Las tres industrias narrativas más poderosas de estos momentos tal vez sean los videojuegos, las teleseries y la telerrealidad. Su influencia es enorme, pero jamás directa. Pasa a través de cada uno de los cerebros, donde ocurre lo que Henry Jenkins ha llamado la convergencia mediática. En nuestras psiques construimos una mitología personal a partir de la remezcla de miles de relatos, personajes, modelos. Una ética individual en tensión con diversas morales colectivas. El viejo debate humanista de si el arte nos hace mejores quedó liquidado en el momento en que asumimos que Mao era librero; Mussolini, hijo de una maestra; Franco, un poco cinéfilo; y Stalin, un lector compulsivo. Yo creo que la cultura, en cambio, sí nos hace más conscientes y críticos, más libres, para bien y para mal. La competencia por cuotas de pantalla ha catalizado la presencia de personajes temibles y de historias desesperanzadoras, apenas matizadas por tímidos happy end como los de The Wire o Mad Men. En las últimas temporadas de ésta se interpreta la cultura norteamericana como un mecanismo en que California genera la innovación y las tendencias que Nueva York transforma en dinero, gracias a la población del interior del país, rural e inculta, consumista. La expansión de los 60 lleva a la muerte de Baltimore en la serie de Simon, a un presente posindustrial, a una sociedad en descomposición. Un sinfín de tramas, situaciones, desafíos o biografías, en guiones y direcciones de alto nivel estético, nos obliga a pensar en serio sobre el presente y sobre la historia que a él conduce.

El viejo debate de si el arte nos hace mejores quedó liquidado al asumir que Mao era librero y Mussolini, hijo de maestra

Dice Javier Gomá en Ejemplaridad pública (Taurus, 2009) que es “impensable una civilización sin una poética” y que “los estilos artísticos han de acomodarse a los ritmos y a las necesidades morales y cívicas de cada estadio histórico”. Soy de la opinión que la lectura de Américo Castro del Siglo de Oro es correcta: del Quijote a Fuenteovejuna, del Lazarillo a La vida es sueño, su literatura se debe leer como una crítica política y moral a un imperio decadente. Una crítica ácida y oblicua, un ejercicio colectivo de decir sin decir, que no deja títere con cabeza.

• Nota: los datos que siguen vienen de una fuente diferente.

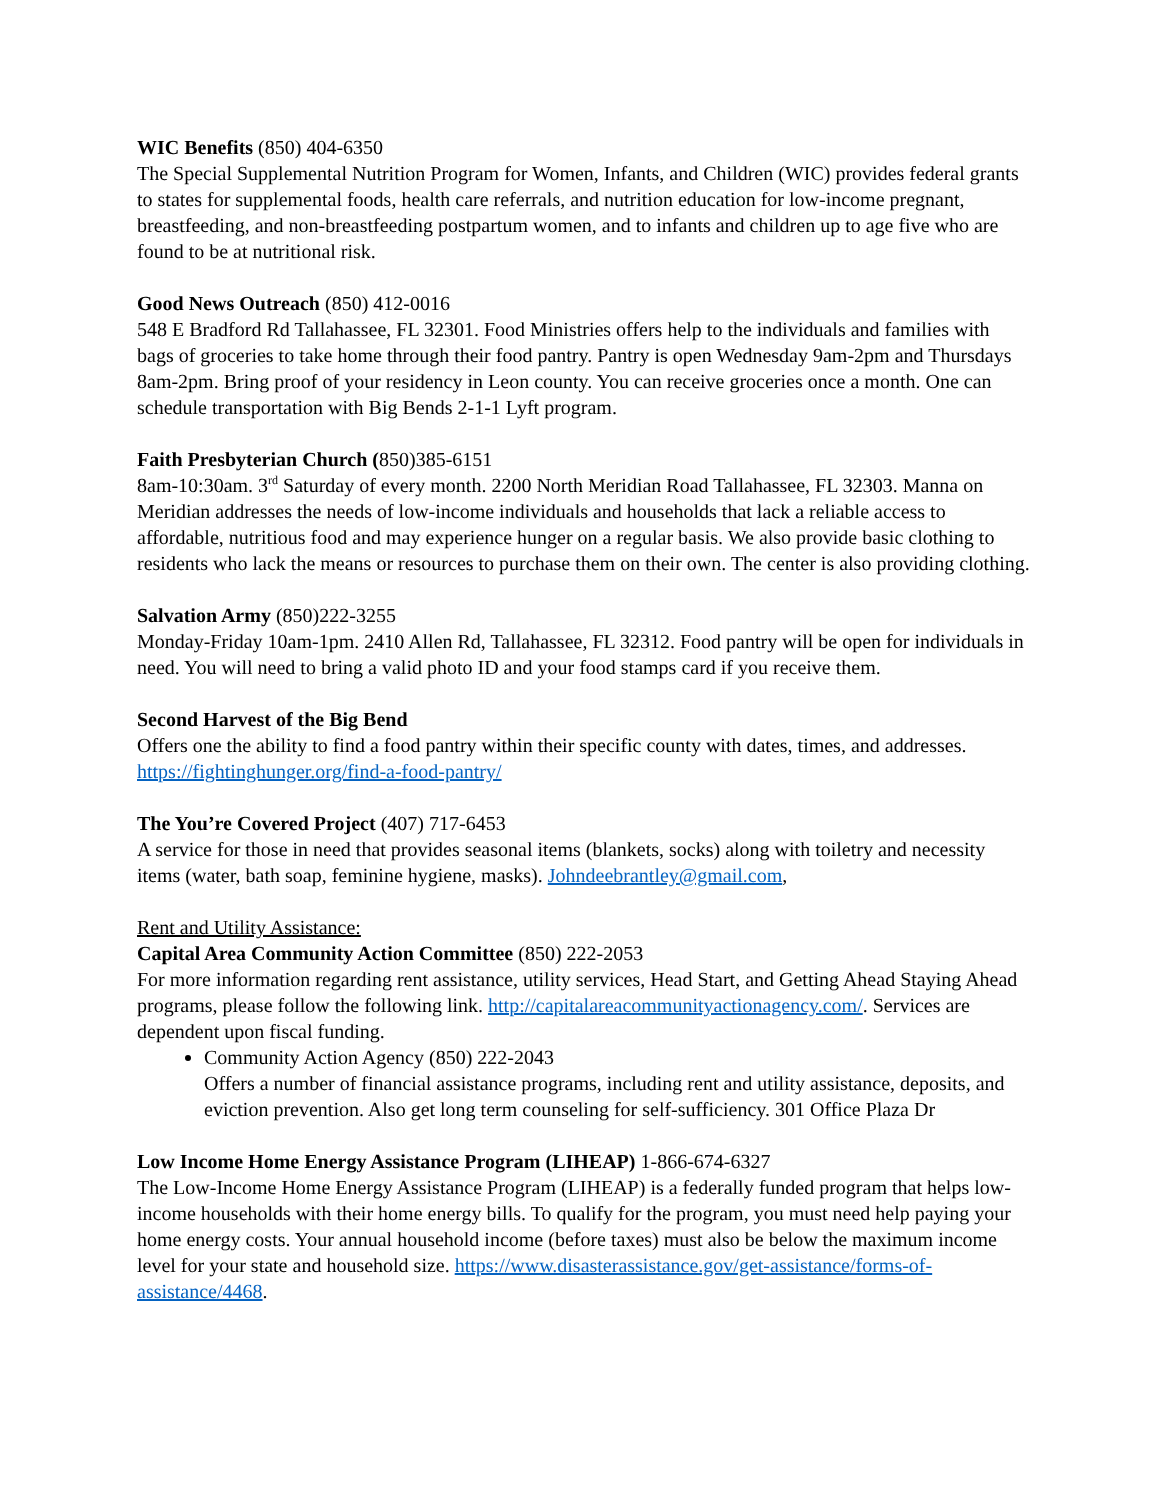WIC Benefits (850) 404-6350
The Special Supplemental Nutrition Program for Women, Infants, and Children (WIC) provides federal grants to states for supplemental foods, health care referrals, and nutrition education for low-income pregnant, breastfeeding, and non-breastfeeding postpartum women, and to infants and children up to age five who are found to be at nutritional risk.
Good News Outreach (850) 412-0016
548 E Bradford Rd Tallahassee, FL 32301. Food Ministries offers help to the individuals and families with bags of groceries to take home through their food pantry. Pantry is open Wednesday 9am-2pm and Thursdays 8am-2pm. Bring proof of your residency in Leon county. You can receive groceries once a month. One can schedule transportation with Big Bends 2-1-1 Lyft program.
Faith Presbyterian Church (850)385-6151
8am-10:30am. 3<sup>rd</sup> Saturday of every month. 2200 North Meridian Road Tallahassee, FL 32303. Manna on Meridian addresses the needs of low-income individuals and households that lack a reliable access to affordable, nutritious food and may experience hunger on a regular basis. We also provide basic clothing to residents who lack the means or resources to purchase them on their own. The center is also providing clothing.
Salvation Army (850)222-3255
Monday-Friday 10am-1pm. 2410 Allen Rd, Tallahassee, FL 32312. Food pantry will be open for individuals in need. You will need to bring a valid photo ID and your food stamps card if you receive them.
Second Harvest of the Big Bend
Offers one the ability to find a food pantry within their specific county with dates, times, and addresses. https://fightinghunger.org/find-a-food-pantry/
The You’re Covered Project (407) 717-6453
A service for those in need that provides seasonal items (blankets, socks) along with toiletry and necessity items (water, bath soap, feminine hygiene, masks). Johndeebrantley@gmail.com,
Rent and Utility Assistance:
Capital Area Community Action Committee (850) 222-2053
For more information regarding rent assistance, utility services, Head Start, and Getting Ahead Staying Ahead programs, please follow the following link. http://capitalareacommunityactionagency.com/. Services are dependent upon fiscal funding.
Community Action Agency (850) 222-2043
Offers a number of financial assistance programs, including rent and utility assistance, deposits, and eviction prevention. Also get long term counseling for self-sufficiency. 301 Office Plaza Dr
Low Income Home Energy Assistance Program (LIHEAP) 1-866-674-6327
The Low-Income Home Energy Assistance Program (LIHEAP) is a federally funded program that helps low-income households with their home energy bills. To qualify for the program, you must need help paying your home energy costs. Your annual household income (before taxes) must also be below the maximum income level for your state and household size. https://www.disasterassistance.gov/get-assistance/forms-of-assistance/4468.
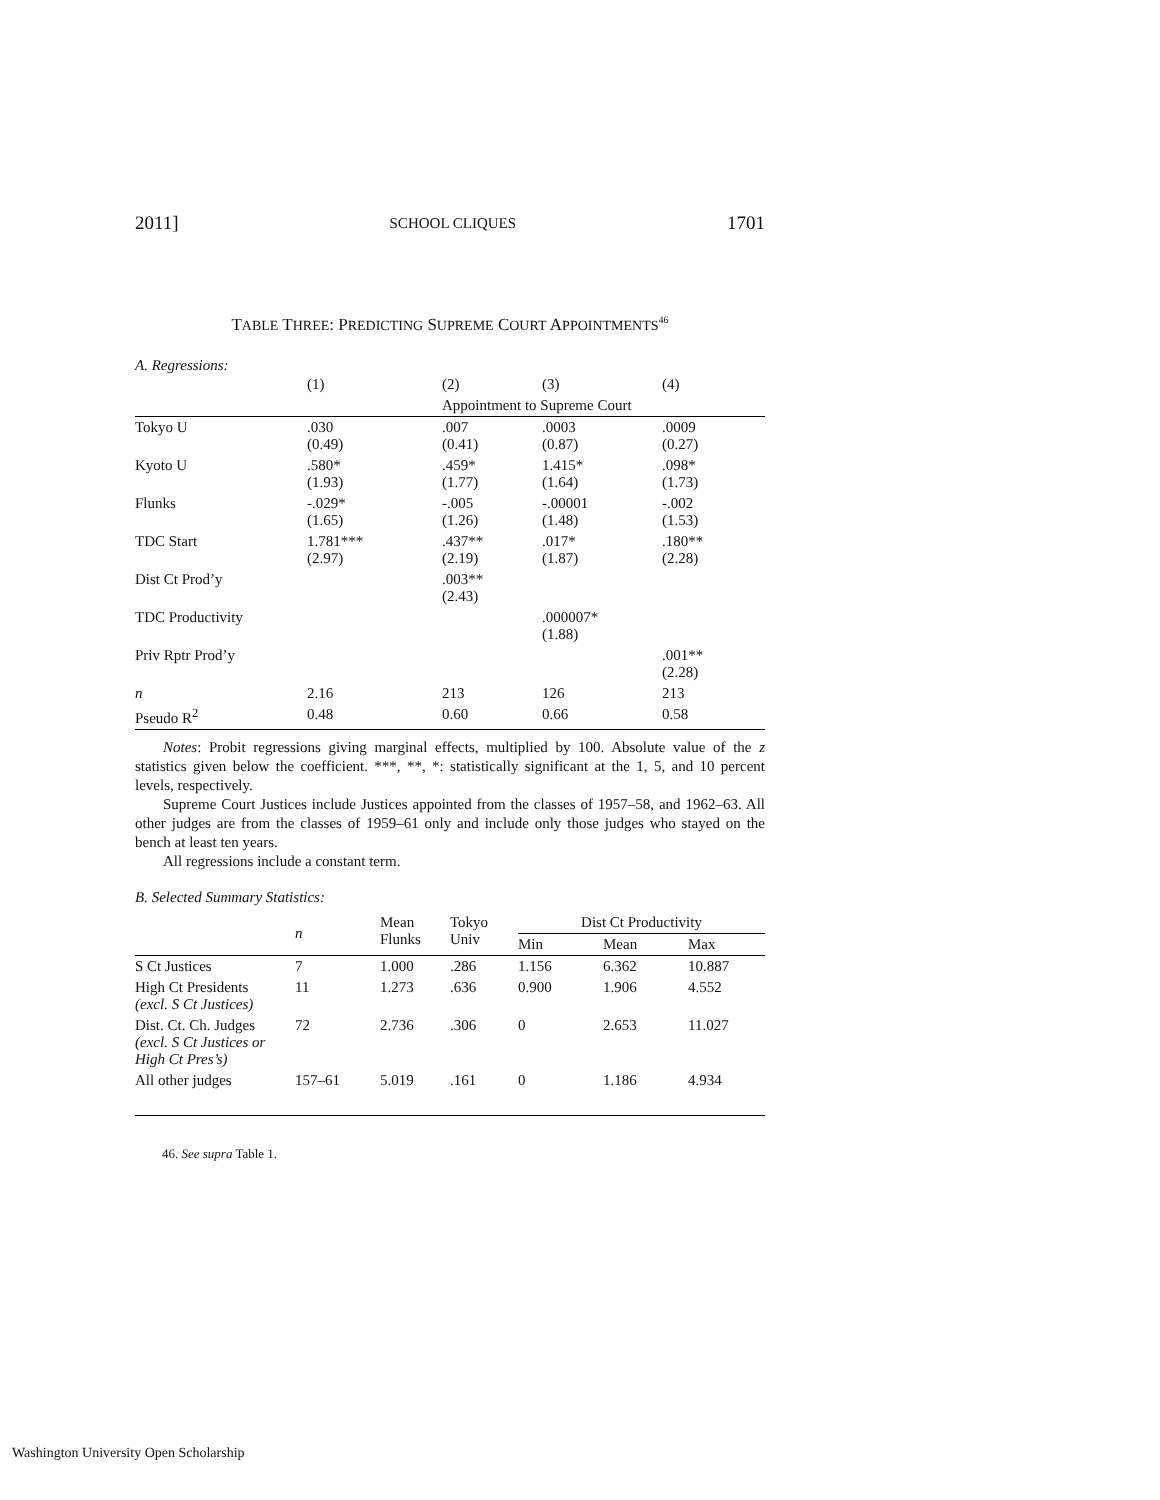2011] SCHOOL CLIQUES 1701
TABLE THREE: PREDICTING SUPREME COURT APPOINTMENTS<sup>46</sup>
A. Regressions:
| | (1) | (2) | (3) | (4) |
| | | Appointment to Supreme Court | | |
| Tokyo U | .030 (0.49) | .007 (0.41) | .0003 (0.87) | .0009 (0.27) |
| Kyoto U | .580* (1.93) | .459* (1.77) | 1.415* (1.64) | .098* (1.73) |
| Flunks | -.029* (1.65) | -.005 (1.26) | -.00001 (1.48) | -.002 (1.53) |
| TDC Start | 1.781*** (2.97) | .437** (2.19) | .017* (1.87) | .180** (2.28) |
| Dist Ct Prod’y | | .003** (2.43) | | |
| TDC Productivity | | | .000007* (1.88) | |
| Priv Rptr Prod’y | | | | .001** (2.28) |
| n | 2.16 | 213 | 126 | 213 |
| Pseudo R<sup>2</sup> | 0.48 | 0.60 | 0.66 | 0.58 |
Notes: Probit regressions giving marginal effects, multiplied by 100. Absolute value of the z statistics given below the coefficient. ***, **, *: statistically significant at the 1, 5, and 10 percent levels, respectively.
Supreme Court Justices include Justices appointed from the classes of 1957–58, and 1962–63. All other judges are from the classes of 1959–61 only and include only those judges who stayed on the bench at least ten years.
All regressions include a constant term.
B. Selected Summary Statistics:
| | n | Mean Flunks | Tokyo Univ | Dist Ct Productivity | | |
| --- | --- | --- | --- | --- | --- | --- |
| | | | | Min | Mean | Max |
| S Ct Justices | 7 | 1.000 | .286 | 1.156 | 6.362 | 10.887 |
| High Ct Presidents (excl. S Ct Justices) | 11 | 1.273 | .636 | 0.900 | 1.906 | 4.552 |
| Dist. Ct. Ch. Judges (excl. S Ct Justices or High Ct Pres’s) | 72 | 2.736 | .306 | 0 | 2.653 | 11.027 |
| All other judges | 157–61 | 5.019 | .161 | 0 | 1.186 | 4.934 |
46. See supra Table 1.
Washington University Open Scholarship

Intuyo que con el tiempo se irán disolviendo y olvidando las series que, como tantísimas tragedias, poemas o entremeses del siglo XVII, no están a la altura de su tiempo o no hacen más que alimentar una industria voraz, e irá quedando un canon que nos permitirá entender mejor nuestra época. Quién sabe si ese canon no será usado, en la democracia del futuro, como un ejemplo moral, aunque represente una constelación de universos que parecen carecer de ella.

Jorge Carrión es escritor. Acaba de publicar la trilogía de novelas Los muertos, Los huérfanos y Los turistas (Galaxia Gutenberg).